* **RECORD LIST**:
--------------------------------

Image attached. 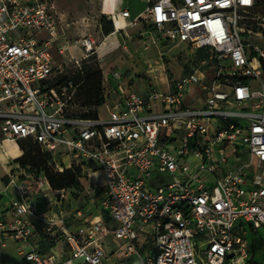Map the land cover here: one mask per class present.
<instances>
[{
	"label": "built area",
	"instance_id": "obj_1",
	"mask_svg": "<svg viewBox=\"0 0 264 264\" xmlns=\"http://www.w3.org/2000/svg\"><path fill=\"white\" fill-rule=\"evenodd\" d=\"M263 1L145 0L134 18L123 9L114 32L150 22L159 40L208 57L167 77L166 90L130 89L115 73L93 117L68 114L78 85L52 79L71 50L56 0H0V145L34 140L56 172L80 170L74 198L92 202L67 212L70 189L2 164L3 193L15 192L10 219L0 212L2 246L21 242L25 264H247L249 235L264 231ZM77 45V63L98 53L92 35ZM147 236L155 248L141 252ZM61 243L67 257L45 250Z\"/></svg>",
	"mask_w": 264,
	"mask_h": 264
},
{
	"label": "rangeland",
	"instance_id": "obj_2",
	"mask_svg": "<svg viewBox=\"0 0 264 264\" xmlns=\"http://www.w3.org/2000/svg\"><path fill=\"white\" fill-rule=\"evenodd\" d=\"M56 2L63 20V31L70 39L71 50L63 55H57L56 59L59 68L52 79L63 86L64 78L72 79L78 73H82L83 70L87 71L85 66L88 67V70H97V73H95L97 85H94L90 94V90L87 88L85 95L79 96L78 92H75L67 110L70 115H103L105 113L104 93L109 90L113 91L119 84L115 73L121 74L122 80L130 89L134 87V89L145 92L153 82L157 83L160 89L166 90L167 77L171 81L173 77L182 76L197 66L206 56L208 57L207 52L203 51L196 54L185 44L176 45L159 40L152 35L154 30L150 26V22L147 23L145 21L137 26L128 27L117 35L114 34L116 36L104 43L105 37L108 36L105 30V25L108 21L103 20V16H101L102 0H56ZM261 11L264 13V7ZM116 24L117 26H122L125 22ZM83 35H92L94 37L98 45V53L92 58L83 59L80 63H77L76 60L82 58V51L78 47L77 42ZM152 69H157V72H149ZM215 75L216 70H211L206 76L209 79H213ZM104 116L108 117L107 114ZM4 145L19 149V152L14 153V155L20 156L10 159L9 169L22 174L25 171L36 173L42 168L41 163L34 160L37 155L29 154L35 150L34 145L30 141L25 140L17 144L6 142L2 144V146ZM21 161L23 165L20 164L15 168H10V166H14L15 163ZM59 162L60 159L57 157V163ZM198 164L199 161H195L190 172H194ZM2 180L6 181L5 176L2 177ZM90 180L88 179L85 182L86 185L90 183ZM46 194L52 202L56 192L48 191ZM79 196V199H75L73 193H70L62 208L67 212L73 211L76 206L89 209L92 206L91 200L84 193H80ZM35 203L40 212L47 210L44 195L37 196ZM55 211L58 212V209H55ZM81 222L82 219L76 222H69V225H79ZM248 239L250 242L248 261L253 260L254 263L264 264V237L262 233H251ZM60 246L59 250L66 249L63 243ZM22 247L23 244L21 242L14 240L7 241L5 247L0 242V256L5 254L10 259L16 258ZM25 248L28 249L26 246ZM154 248V240L147 236L146 245L141 248V252L153 251ZM67 251L69 252V250ZM114 264L118 263L115 262ZM126 264H138V262L130 261Z\"/></svg>",
	"mask_w": 264,
	"mask_h": 264
},
{
	"label": "crops",
	"instance_id": "obj_3",
	"mask_svg": "<svg viewBox=\"0 0 264 264\" xmlns=\"http://www.w3.org/2000/svg\"><path fill=\"white\" fill-rule=\"evenodd\" d=\"M129 9L131 13V17H136L140 13H142L146 8V2L145 0H102L101 3V16L103 17H112L114 18L115 26H117L116 23H122L125 22L124 19L121 17H118L117 14L120 13L123 9ZM118 27V26H117ZM120 32H114L108 36L105 37L104 43H106L110 38L116 36ZM116 34V35H113ZM103 45V43H102ZM106 45V44H105ZM102 47V46H101ZM103 48V47H102ZM101 48V49H102ZM6 143V142H5ZM19 149L17 148H10L9 146H2L0 145V212L4 213L5 217L7 219H10V213H9V202L10 199L15 195V192L12 189H9L8 192L3 193V189L6 185V181L4 182L2 180V177L5 176V171L2 169V164L9 165L10 159L12 158H18L20 155H14V153H18ZM16 166H19V163H15L14 166H10V168H15ZM48 197V195H47ZM49 199V197H48ZM46 246L45 250L49 253H59L61 258L67 257L68 253H63V251L60 249V244L54 247ZM20 249V248H19ZM23 249V247L21 248ZM20 249V250H21ZM20 250L18 252V256L16 258L10 259L8 256L4 254V256H0V263L5 264H25L23 261L22 256L20 255ZM126 264V263H124Z\"/></svg>",
	"mask_w": 264,
	"mask_h": 264
},
{
	"label": "trees",
	"instance_id": "obj_4",
	"mask_svg": "<svg viewBox=\"0 0 264 264\" xmlns=\"http://www.w3.org/2000/svg\"><path fill=\"white\" fill-rule=\"evenodd\" d=\"M103 20H107L108 23L105 25V30L108 35L114 33L115 27L114 23L112 20H109L107 17H103ZM85 69L87 71H82V73H78L72 79L64 78L63 79V85H67L70 81H72L75 85H78L76 88V92H78L79 96L85 95V90L86 88L89 91V94L92 93L94 85L96 86L97 84V79H96V71L97 70H88V67L85 66ZM91 79V80H90ZM84 116H97V115H84ZM30 141L34 147L35 150L30 152L29 154H34L37 155V158L34 160H37L38 163H41L42 165L40 171H36V173L39 174L42 172H45L47 175L50 184L52 188L56 190H61V189H70L73 193V197H78V193L82 190V186L79 180L80 176V170H73V169H65L63 173L56 172L51 166L54 164V159L48 154H44L39 145L34 142L32 139H25ZM25 140H21L25 141ZM28 157V155H26ZM24 159V157H23ZM35 162V161H34ZM37 162H35L37 164ZM19 165H23V162H18ZM12 171H14L12 169ZM27 173H33L32 171H25ZM257 233H262L264 237V231H259ZM253 234V233H252ZM247 264H257L254 263L253 260L247 261Z\"/></svg>",
	"mask_w": 264,
	"mask_h": 264
},
{
	"label": "bare ground",
	"instance_id": "obj_5",
	"mask_svg": "<svg viewBox=\"0 0 264 264\" xmlns=\"http://www.w3.org/2000/svg\"><path fill=\"white\" fill-rule=\"evenodd\" d=\"M114 35V34H113ZM101 48V47H100Z\"/></svg>",
	"mask_w": 264,
	"mask_h": 264
}]
</instances>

--------------------------------

* **INSTRUCTIONS FOR THE TASK**: Report each line of the items above that contains the string "label", copying every such line in full. Matches must agree in case.

* **SOLUTION FOR THIS PROBLEM**:
	"label": "built area",
	"label": "rangeland",
	"label": "crops",
	"label": "trees",
	"label": "bare ground",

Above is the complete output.